A obra "O Que é uma Nação?" escrita por Ernest Renan oferece uma análise crucial sobre como a identidade nacional se forma, sugerindo que uma nação vai além de características biológicas ou étnicas, fundamentando-se em uma "vontade coletiva de coexistir" e na partilha de uma memória histórica comum junto a um acordo entre seus membros. Apesar de Renan defender uma concepção abrangente de nação, onde a inclusão não era rigidamente estabelecida por elementos raciais, suas ideias ainda transportam vestígios das influências coloniais.
Contudo, a noção de uma "nação coesa" muitas vezes implica numa homogeneização da identidade, que tende a excluir ou marginalizar as diversidades internas, especialmente em contextos coloniais. Em nações que surgiram de processos de colonização, como o Brasil, a formação da identidade nacional frequentemente desconsiderou as dinâmicas sociais e raciais complexas, favorecendo uma unidade aparente que camuflava as desigualdades e os conflitos entre os diversos grupos. Assim, embora a contribuição de Renan seja inovadora ao desafiar o essencialismo racial, ela também reflete os conceitos colonialistas de uma nação ideal e "purificada", onde a diversidade frequentemente é reduzida em favor de uma narrativa nacional uniforme
Acerca disso, termos constantemente estudados e vivenciados, trazem expressões como o nacionalismo e o ufanismo, sendo eles correlacionados, mas que apresentam suas diferenças, principalmente com relação a intensidade pela qual cada um permeia a sociedade. O Nacionalismo caracteriza-se como uma ideologia política que valoriza a identidade, cultura e história de um país, buscando promover sua soberania perante as outras nações. Além disso, pode transparecer de diversas forma em uma sociedade, partindo de um patriotismo moderado até as formas mais radicais. Em outras palavras, pode-se observar essa vertente em contextos como a propagação do movimento “America First” nos Estados Unidos pelo presidente Donald Trump e o discurso adotado pelo ex-presidente Jair Bolsonaro: “Brasil acima de tudo, Deus acima de todos”
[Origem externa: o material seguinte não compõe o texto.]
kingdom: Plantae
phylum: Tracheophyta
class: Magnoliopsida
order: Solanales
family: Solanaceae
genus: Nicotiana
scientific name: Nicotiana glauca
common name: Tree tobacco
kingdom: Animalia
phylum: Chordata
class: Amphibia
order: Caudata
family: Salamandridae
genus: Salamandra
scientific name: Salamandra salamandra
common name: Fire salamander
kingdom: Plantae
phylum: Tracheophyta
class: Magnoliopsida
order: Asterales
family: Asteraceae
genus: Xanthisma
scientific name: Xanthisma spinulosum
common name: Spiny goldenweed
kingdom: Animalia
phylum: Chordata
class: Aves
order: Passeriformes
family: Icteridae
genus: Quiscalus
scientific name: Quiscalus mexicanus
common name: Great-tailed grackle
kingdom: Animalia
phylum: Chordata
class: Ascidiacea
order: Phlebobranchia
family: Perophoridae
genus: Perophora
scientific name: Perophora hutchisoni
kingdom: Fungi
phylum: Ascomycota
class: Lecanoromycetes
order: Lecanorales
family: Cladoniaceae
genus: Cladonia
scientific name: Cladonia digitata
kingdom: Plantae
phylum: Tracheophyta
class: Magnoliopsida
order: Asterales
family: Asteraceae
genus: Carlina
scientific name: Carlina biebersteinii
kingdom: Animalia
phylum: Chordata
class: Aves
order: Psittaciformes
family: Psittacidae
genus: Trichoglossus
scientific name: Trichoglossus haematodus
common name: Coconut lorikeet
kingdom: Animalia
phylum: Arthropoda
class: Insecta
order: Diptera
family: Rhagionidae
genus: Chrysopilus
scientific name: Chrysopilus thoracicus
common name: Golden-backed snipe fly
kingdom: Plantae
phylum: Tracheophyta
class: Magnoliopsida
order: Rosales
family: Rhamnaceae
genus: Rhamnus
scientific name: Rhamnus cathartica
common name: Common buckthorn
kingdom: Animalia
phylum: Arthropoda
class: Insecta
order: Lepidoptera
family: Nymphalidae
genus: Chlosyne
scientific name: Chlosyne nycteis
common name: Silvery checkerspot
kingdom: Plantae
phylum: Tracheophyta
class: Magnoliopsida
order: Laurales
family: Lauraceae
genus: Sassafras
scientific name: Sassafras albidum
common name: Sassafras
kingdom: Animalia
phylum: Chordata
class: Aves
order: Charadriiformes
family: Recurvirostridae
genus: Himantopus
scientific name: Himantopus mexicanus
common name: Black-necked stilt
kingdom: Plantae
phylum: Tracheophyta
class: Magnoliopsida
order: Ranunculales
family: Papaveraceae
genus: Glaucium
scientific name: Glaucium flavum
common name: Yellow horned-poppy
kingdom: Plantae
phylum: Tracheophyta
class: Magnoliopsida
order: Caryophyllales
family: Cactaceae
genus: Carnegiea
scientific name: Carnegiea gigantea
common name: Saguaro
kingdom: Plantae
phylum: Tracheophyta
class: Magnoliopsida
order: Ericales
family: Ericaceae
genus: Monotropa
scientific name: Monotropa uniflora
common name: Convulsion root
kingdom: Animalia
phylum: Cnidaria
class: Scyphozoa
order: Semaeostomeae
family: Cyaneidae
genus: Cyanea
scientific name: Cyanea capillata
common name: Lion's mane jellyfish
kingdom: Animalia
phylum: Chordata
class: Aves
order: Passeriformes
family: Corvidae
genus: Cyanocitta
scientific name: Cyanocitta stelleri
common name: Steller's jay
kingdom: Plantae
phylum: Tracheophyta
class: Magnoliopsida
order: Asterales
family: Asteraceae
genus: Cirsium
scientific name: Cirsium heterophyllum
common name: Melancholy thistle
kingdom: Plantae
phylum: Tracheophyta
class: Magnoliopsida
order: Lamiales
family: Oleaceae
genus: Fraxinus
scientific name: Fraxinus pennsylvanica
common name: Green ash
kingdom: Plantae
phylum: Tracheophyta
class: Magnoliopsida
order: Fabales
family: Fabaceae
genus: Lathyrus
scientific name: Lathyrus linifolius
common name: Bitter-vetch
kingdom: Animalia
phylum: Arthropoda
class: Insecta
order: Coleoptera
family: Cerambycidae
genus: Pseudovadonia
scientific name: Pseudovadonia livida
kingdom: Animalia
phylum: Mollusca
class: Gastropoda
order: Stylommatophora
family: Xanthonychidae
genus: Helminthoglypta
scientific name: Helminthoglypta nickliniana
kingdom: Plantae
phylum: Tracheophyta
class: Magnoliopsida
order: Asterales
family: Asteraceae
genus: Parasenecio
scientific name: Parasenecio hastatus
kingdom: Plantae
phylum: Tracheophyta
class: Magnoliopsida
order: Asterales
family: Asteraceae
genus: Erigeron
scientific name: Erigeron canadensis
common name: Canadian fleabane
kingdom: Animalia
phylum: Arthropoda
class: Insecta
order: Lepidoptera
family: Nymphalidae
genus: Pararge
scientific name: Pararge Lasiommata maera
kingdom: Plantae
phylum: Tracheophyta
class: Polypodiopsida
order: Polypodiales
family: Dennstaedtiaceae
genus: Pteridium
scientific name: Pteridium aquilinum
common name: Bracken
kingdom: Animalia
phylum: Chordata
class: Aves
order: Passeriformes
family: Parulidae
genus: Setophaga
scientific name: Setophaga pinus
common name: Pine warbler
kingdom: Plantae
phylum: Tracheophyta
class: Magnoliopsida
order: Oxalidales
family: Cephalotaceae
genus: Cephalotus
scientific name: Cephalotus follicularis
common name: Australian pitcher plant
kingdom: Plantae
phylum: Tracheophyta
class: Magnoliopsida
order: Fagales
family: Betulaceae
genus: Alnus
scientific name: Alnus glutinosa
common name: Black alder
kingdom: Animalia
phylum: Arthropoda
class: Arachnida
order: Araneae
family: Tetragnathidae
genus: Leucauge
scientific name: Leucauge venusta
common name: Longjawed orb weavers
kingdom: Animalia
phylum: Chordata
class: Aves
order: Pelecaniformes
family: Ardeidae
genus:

Por outro lado, o Ufanismo é uma forma extremamente exagerada ou idealizada do nacionalismo. Isso se distingue por um otimismo inflado a respeito das virtudes do país, ressaltando a crença de que a nação é mais distinta ou superior comparada a outras. O ufanismo frequentemente desconsidera ou subestima as dificuldades e deficiências do país, fornecendo uma perspectiva romantizada e muitas vezes ilusória sobre a condição da nação. A exemplificar, a Ditadura Militar Brasileira segue essa vertente, pois utilizou a propaganda para criar uma imagem de um Brasil forte, unido e progressista, frequentemente ignorando ou minimizando as desigualdades sociais, a repressão política e as violações de direitos humanos.
Seguindo essa ideia, Auguste Comte, filósofo conhecido como “pai do Positivismo”, corrente está que se desprende do conhecimento teológico, elevando o conhecimento cientifico e a metafísica como única verdade, justamente por se basear em técnicas cientificas. Cabe ressaltar que a doutrina de Comte buscava a ordem social, por conta desse fato surgiu o lema positivista: “O amor por principio e a ordem por base; o progresso por fim”. Frase essa que causou grande efeito no Brasil durante o século XIX, sendo adotado na bandeira nacional. Em virtude da influencia de Comte, o lema exposto reflete, principalmente, após a Proclamação da Republica em 1889, onde os republicanos buscavam um Brasil moderno e progressista a partir da identidade nacional forte e autossuficiente.
Para complementar o entendimento das influencias nacionalistas e ufanistas como prorrogação das raízes coloniais, fatos históricos entram em evidencia ao redor do mundo. Por exemplo, os Kamikazes japoneses, o Brasil Império e a propaganda nazista. No Japão, no período da Segunda Guerra Mundial, o sentimento nacionalista tornou-se evidente por meio do sacrifício extremo dos Kamikazes, que eram vistos como heróis de uma nação sagrada, refletindo um fervor que exaltava a morte pela pátria e a superioridade japonesa. No Brasil durante o Império, esse fervor nacional foi impulsionado pela noção de uma nação idealizada, especialmente dentro de um cenário agrário e monárquico, que tentava encobrir as injustiças sociais e a opressão da escravidão ao promover uma imagem de unidade e grandeza nacional.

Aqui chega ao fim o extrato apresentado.